__Text extractions by page__.
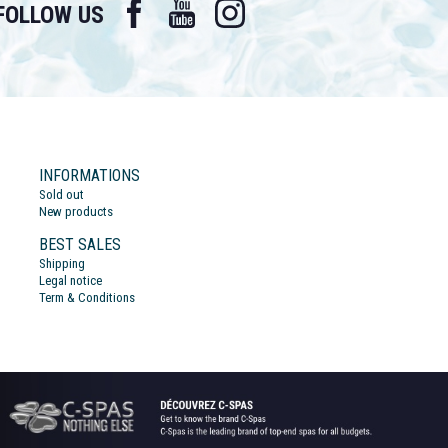
Facebook
YouTube
Instagram
FOLLOW US
INFORMATIONS
Sold out
New products
BEST SALES
Shipping
Legal notice
Term & Conditions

__Work instruction__.
Output the lines of text from all the items above as a Markdown table with the columns "n" for the row number and "Line" for the line, leaving out blank lines and the pictures.

__Task output__.
| n | Line |
|---|---|
| 1 | Facebook |
| 2 | YouTube |
| 3 | Instagram |
| 4 | FOLLOW US |
| 5 | INFORMATIONS |
| 6 | Sold out |
| 7 | New products |
| 8 | BEST SALES |
| 9 | Shipping |
| 10 | Legal notice |
| 11 | Term & Conditions |